Die Wiener SPÖ hatte in den vergangenen Tagen regelmäßig den Bund aufgefordert, die seit Mitte März gesperrten Bundesgärten – darunter fallen etwa der Augarten, der Schönbrunner Schlosspark oder der Burg- und Volksgarten – wieder zu öffnen. Die Stadt selbst hält ihre Parks und Grünflächen ja offen. Denn es sei klar, „irgendwann muss jeder kurz raus, und anders als am Land haben die meisten Wienerinnen und Wiener kein Haus mit Garten und müssen zum Kurz-Auslüften in den Park“, hatte Sima schon vor Tagen betont.

Peter Unger (ORF) aus Schönbrunn

Peter Unger (ORF) spricht über die Debatte rund um die Öffnung der Bundesgärten und die Diskussion rund um die Öffnung der innerstädtischen Straßen für Fußgänger.

„Wenn Köstinger die Gesundheit der Wiener wichtig wäre, hätte sie die Bundesgärten bereits gestern geöffnet“, sagte Sima.
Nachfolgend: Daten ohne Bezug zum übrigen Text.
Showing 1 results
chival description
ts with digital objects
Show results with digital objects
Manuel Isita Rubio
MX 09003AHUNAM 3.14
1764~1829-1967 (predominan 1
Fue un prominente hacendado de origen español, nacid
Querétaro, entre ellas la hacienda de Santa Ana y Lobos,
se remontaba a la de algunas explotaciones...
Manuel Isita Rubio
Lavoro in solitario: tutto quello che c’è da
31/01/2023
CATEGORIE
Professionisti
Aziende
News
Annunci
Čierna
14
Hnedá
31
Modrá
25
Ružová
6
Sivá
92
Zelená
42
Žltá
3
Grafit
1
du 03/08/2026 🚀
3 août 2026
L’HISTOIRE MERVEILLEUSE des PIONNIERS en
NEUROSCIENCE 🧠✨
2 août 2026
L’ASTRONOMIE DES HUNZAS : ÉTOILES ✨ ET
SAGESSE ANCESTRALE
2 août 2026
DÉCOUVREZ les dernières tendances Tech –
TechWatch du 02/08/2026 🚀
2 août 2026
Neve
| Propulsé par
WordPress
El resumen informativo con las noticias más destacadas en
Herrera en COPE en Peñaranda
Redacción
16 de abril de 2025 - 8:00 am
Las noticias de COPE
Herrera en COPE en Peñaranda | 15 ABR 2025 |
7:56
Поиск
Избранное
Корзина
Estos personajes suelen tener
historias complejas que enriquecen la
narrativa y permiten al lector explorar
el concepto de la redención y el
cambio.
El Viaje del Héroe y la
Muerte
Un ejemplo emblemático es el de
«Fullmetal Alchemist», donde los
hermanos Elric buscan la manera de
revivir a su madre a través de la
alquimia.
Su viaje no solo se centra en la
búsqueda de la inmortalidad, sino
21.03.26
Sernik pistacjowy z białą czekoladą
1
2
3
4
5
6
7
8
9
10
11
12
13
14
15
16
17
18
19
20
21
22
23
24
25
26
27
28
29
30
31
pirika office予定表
Denn durch die Sperren der Bundesgärten müssten viele Wienerinnen und Wiener auf andere Grünflächen ausweichen, um einmal Luft zu schnappen. Dadurch drängten sich mehr Menschen in den zugänglichen Freiflächen, weshalb es dort schwer werde, den geforderten Mindestabstand einzuhalten. Laut Stadt leben rund 113.500 Wienerinnen und Wiener in einem Umkreis von 500 Metern rund um die Bundesgärten. Das sind mehr Menschen als etwa in Klagenfurt leben, immerhin die sechstgrößte Stadt Österreichs.

Grüne wollen „bessere Nutzung“

Zurückhaltender, aber ebenfalls für eine Öffnung, sprechen sich die Wiener Grünen aus. „Wir arbeiten daran, die vorhandenen Flächen besser nutzbar zu machen. Ein Teil des Puzzles ist die Öffnung der Bundesgärten, ein anderer die Öffnung von Straßenzügen im dicht bebauten Gebiet“, sagte Vizebürgermeisterin Birgit Hebein (Grüne) am Mittwoch in einer schriftlichen Stellungnahme gegenüber der APA. Die Idee, einzelne Straßen für Autos zu sperren und damit für Fußgänger und Radfahrer mehr Platz zu schaffen, war zuletzt wiederum bei der Wiener SPÖ auf Ablehnung gestoßen.